Artiles-Armas Manuel, Roque-Castellano Cristina, Fariña-Castro Roberto, Conde-Martel Alicia, Acosta-Mérida María Asunción, Marchena-Gómez Joaquín
Department of General Surgery, Hospital Universitario de Gran Canaria Doctor Negrín, Barranco La Ballena s/n, 35012, Las Palmas de Gran Canaria, Spain.
Universidad de Las Palmas de Gran Canaria, Las Palmas de Gran Canaria, Spain.
World J Surg Oncol. 2021 Apr 10;19(1):106. doi: 10.1186/s12957-021-02221-6.
Frailty has been shown to be a good predictor of post-operative complications and death in patients undergoing gastrointestinal surgery. The aim of this study was to analyze the differences between frail and non-frail patients undergoing colorectal cancer surgery, as well as the impact of frailty on long-term survival in these patients.

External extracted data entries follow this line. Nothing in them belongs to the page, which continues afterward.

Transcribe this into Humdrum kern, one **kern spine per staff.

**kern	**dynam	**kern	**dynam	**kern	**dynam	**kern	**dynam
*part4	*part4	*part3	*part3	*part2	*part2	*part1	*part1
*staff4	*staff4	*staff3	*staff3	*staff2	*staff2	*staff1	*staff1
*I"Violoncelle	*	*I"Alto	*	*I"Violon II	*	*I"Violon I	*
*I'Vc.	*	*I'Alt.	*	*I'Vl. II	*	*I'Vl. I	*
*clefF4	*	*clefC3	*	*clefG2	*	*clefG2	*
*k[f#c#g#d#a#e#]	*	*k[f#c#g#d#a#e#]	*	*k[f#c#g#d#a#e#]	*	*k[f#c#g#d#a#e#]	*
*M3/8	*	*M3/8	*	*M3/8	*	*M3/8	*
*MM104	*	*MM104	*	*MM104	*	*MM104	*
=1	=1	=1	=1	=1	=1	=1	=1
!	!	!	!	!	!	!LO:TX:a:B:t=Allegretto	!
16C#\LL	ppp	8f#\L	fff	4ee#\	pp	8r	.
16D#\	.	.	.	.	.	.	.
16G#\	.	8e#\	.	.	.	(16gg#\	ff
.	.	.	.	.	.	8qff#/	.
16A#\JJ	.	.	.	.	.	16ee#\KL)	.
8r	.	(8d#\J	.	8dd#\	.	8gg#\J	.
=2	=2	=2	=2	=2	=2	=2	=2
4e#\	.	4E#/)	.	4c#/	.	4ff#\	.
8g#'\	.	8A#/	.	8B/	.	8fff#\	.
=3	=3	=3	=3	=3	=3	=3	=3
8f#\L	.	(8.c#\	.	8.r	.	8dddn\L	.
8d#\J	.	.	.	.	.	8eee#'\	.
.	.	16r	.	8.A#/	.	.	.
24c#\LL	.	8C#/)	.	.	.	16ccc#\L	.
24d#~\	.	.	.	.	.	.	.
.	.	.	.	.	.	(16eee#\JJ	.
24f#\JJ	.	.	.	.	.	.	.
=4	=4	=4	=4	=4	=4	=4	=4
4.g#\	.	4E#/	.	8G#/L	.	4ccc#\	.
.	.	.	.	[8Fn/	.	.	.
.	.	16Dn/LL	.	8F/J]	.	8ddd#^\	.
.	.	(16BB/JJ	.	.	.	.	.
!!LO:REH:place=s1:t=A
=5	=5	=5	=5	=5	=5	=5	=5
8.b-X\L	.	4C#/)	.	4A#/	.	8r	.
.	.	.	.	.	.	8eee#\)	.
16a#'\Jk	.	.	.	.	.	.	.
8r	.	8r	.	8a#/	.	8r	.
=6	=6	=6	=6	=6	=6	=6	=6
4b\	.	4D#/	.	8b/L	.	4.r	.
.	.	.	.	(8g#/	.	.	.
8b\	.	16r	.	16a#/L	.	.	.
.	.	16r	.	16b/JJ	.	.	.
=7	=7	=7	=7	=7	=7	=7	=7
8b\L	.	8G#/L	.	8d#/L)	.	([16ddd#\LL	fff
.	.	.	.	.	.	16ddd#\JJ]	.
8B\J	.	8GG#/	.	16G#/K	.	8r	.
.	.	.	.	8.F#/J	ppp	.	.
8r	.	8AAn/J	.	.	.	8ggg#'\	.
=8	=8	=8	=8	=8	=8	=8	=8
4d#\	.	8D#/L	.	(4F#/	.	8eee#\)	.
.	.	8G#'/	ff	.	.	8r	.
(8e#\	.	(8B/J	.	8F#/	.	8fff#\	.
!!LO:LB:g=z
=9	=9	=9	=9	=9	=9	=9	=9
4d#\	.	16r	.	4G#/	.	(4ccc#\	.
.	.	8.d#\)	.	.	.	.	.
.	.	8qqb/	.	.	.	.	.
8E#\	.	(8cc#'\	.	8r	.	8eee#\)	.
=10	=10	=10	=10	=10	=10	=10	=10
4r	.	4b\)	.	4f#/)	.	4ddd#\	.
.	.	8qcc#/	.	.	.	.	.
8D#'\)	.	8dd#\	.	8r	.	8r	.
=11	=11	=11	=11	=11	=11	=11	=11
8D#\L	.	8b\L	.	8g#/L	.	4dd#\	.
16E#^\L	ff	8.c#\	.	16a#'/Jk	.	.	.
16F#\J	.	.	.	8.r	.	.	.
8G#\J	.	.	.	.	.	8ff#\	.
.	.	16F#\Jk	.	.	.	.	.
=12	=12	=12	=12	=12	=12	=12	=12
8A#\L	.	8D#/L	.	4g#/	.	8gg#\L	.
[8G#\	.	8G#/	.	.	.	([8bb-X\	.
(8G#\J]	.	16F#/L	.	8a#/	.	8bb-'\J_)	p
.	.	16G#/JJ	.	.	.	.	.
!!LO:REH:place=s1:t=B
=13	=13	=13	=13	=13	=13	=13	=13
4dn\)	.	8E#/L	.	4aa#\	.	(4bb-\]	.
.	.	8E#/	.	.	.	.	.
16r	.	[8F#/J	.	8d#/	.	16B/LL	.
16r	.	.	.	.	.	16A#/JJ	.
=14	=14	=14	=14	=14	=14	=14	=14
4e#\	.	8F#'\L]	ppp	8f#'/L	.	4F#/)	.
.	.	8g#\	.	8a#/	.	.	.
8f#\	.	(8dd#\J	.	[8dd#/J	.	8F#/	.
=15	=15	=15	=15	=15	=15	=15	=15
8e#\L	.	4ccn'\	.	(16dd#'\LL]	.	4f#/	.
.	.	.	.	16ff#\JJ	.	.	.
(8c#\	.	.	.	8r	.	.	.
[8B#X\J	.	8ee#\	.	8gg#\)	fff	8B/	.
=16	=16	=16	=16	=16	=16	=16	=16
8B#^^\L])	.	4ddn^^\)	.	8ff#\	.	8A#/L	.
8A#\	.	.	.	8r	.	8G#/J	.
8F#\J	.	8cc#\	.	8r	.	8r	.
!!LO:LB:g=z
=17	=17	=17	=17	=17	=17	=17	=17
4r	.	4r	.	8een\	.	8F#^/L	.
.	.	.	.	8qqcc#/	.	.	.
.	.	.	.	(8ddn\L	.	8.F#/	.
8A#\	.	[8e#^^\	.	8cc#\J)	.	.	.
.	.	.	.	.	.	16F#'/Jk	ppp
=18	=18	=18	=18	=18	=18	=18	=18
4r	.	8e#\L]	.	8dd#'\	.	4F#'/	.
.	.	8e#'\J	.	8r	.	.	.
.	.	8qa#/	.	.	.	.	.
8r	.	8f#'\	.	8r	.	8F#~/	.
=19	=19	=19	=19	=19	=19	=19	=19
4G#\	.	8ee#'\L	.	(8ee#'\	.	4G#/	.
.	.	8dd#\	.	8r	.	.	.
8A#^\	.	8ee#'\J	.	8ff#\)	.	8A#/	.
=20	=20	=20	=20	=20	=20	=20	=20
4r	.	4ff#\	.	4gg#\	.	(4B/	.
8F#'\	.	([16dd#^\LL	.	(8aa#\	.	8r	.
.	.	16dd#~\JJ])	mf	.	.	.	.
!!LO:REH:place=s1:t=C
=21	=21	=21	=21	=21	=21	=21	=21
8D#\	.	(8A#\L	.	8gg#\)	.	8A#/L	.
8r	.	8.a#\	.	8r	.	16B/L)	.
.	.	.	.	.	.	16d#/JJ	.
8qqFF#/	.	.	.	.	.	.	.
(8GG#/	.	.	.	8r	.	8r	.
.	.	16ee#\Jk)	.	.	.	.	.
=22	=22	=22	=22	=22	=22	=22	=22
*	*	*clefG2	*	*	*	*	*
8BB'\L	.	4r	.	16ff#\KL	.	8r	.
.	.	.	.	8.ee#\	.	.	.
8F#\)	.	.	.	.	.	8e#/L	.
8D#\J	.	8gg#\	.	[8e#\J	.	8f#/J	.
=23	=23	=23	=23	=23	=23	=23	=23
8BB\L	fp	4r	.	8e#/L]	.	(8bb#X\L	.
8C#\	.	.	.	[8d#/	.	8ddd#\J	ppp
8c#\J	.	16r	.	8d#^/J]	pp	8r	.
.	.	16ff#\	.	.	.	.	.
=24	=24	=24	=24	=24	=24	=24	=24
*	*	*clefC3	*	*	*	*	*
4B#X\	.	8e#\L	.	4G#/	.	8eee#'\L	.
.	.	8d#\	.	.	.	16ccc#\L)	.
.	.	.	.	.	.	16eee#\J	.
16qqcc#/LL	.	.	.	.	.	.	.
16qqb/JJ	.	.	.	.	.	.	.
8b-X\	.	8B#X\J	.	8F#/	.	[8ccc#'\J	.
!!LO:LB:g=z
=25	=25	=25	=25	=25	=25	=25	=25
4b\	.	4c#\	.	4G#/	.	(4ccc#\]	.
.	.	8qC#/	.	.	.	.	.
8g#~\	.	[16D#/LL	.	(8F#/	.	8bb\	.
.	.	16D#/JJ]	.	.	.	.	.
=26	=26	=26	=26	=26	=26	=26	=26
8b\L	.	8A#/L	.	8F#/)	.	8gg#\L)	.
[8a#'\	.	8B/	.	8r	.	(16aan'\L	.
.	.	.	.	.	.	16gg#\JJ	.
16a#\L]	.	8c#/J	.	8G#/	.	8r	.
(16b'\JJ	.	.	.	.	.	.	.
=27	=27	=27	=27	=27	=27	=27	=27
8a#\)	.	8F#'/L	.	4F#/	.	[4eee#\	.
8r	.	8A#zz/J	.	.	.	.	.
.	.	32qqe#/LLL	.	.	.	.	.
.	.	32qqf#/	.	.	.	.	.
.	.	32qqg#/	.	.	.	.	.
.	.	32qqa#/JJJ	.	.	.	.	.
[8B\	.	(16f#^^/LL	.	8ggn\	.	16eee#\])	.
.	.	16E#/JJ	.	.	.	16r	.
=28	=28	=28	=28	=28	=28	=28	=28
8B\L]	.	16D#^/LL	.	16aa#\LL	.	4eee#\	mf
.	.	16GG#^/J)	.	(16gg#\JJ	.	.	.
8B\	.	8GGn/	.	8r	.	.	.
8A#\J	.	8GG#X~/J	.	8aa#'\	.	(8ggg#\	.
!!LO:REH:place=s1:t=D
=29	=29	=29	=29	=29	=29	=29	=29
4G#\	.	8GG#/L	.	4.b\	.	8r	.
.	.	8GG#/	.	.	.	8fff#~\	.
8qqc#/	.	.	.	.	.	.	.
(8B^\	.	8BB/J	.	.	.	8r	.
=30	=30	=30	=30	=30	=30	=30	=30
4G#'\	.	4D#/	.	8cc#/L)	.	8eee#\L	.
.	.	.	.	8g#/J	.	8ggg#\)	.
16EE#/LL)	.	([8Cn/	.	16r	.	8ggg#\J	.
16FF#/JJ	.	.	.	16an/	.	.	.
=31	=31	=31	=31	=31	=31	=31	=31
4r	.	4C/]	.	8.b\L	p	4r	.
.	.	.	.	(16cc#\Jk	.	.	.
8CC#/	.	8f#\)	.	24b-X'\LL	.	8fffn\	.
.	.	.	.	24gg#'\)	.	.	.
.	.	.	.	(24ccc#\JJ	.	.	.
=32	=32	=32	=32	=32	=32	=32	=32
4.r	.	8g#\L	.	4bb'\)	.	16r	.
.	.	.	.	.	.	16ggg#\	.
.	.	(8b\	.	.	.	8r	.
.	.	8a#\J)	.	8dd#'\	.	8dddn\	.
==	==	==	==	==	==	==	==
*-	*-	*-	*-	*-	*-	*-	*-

A cohort of 149 patients aged 70 years and older who underwent elective surgery for colorectal cancer was followed-up for at least 5 years. The sample was divided into two groups: frail and non-frail patients. The Canadian Study of Health and Aging-Clinical Frailty Scale (CSHA-CFS) was used to detect frailty. The two groups were compared with regard to demographic data, comorbidities, functional and cognitive statuses, surgical risk, surgical variables, tumor extent, and post-operative outcomes, which were mortality at 30 days, 90 days, and 1 year after the procedure. Univariate and multivariate analyses were also performed to determine which of the predictive variables were related to 5-year survival.
Out of the 149 patients, 96 (64.4%) were men and 53 (35.6%) were women, with a median age of 75 years (IQR 72-80). According to the CSHA-CFS scale, 59 (39.6%) patients were frail, and 90 (60.4%) patients were not frail. Frail patients were significantly older and had more impaired cognitive status, worse functional status, more comorbidities, more operative mortality, and more serious complications than non-frail patients. Comorbidities, as measured by the Charlson Comorbidity Index (p = 0.001); the Lawton-Brody Index (p = 0.011); failure to perform an anastomosis (p = 0.024); nodal involvement (p = 0.005); distant metastases (p < 0.001); high TNM stage (p = 0.004); and anastomosis dehiscence (p = 0.013) were significant univariate predictors of a poor prognosis on univariate analysis. Multivariate analysis of long-term survival, with adjustment for age, frailty, comorbidities and TNM stage, showed that comorbidities (p = 0.002; HR 1.30; 95% CI 1.10-1.54) and TNM stage (p = 0.014; HR 2.06; 95% CI 1.16-3.67) were the only independent risk factors for survival at 5 years.
Frailty is associated with poor short-term post-operative outcomes, but it does not seem to affect long-term survival in older patients with colorectal cancer. Instead, comorbidities and tumor stage are good predictors of long-term survival.
虚弱已被证明是胃肠道手术患者术后并发症和死亡的良好预测指标。本研究的目的是分析接受结直肠癌手术的虚弱患者和非虚弱患者之间的差异,以及虚弱对这些患者长期生存的影响。
对149例年龄在70岁及以上接受择期结直肠癌手术的患者进行了至少5年的随访。样本分为两组:虚弱患者和非虚弱患者。采用加拿大健康与衰老临床虚弱量表(CSHA-CFS)来检测虚弱。比较两组患者的人口统计学数据、合并症、功能和认知状态、手术风险、手术变量、肿瘤范围及术后结局,即术后30天、90天和1年的死亡率。还进行了单因素和多因素分析,以确定哪些预测变量与5年生存率相关。
149例患者中,男性96例(64.4%),女性53例(35.6%),中位年龄为75岁(四分位间距72 - 80岁)。根据CSHA-CFS量表,59例(39.6%)患者虚弱,90例(60.4%)患者非虚弱。与非虚弱患者相比,虚弱患者年龄显著更大,认知状态受损更严重,功能状态更差,合并症更多,手术死亡率更高,并发症更严重。在单因素分析中,用Charlson合并症指数衡量的合并症(p = 0.001);Lawton-Brody指数(p = 0.011);未进行吻合术(p = 0.024);淋巴结受累(p = 0.005);远处转移(p < 0.001);高TNM分期(p = 0.004);以及吻合口裂开(p = 0.013)是预后不良的显著单因素预测指标。在对年龄、虚弱、合并症和TNM分期进行调整的长期生存多因素分析中,显示合并症(p = 0.002;HR 1.30;95%CI 1.10 - 1.54)和TNM分期(p = 0.014;HR 2.06;95%CI 1.16 - 3.67)是5年生存的唯一独立危险因素。
虚弱与术后短期不良结局相关,但似乎不影响老年结直肠癌患者的长期生存。相反,合并症和肿瘤分期是长期生存的良好预测指标。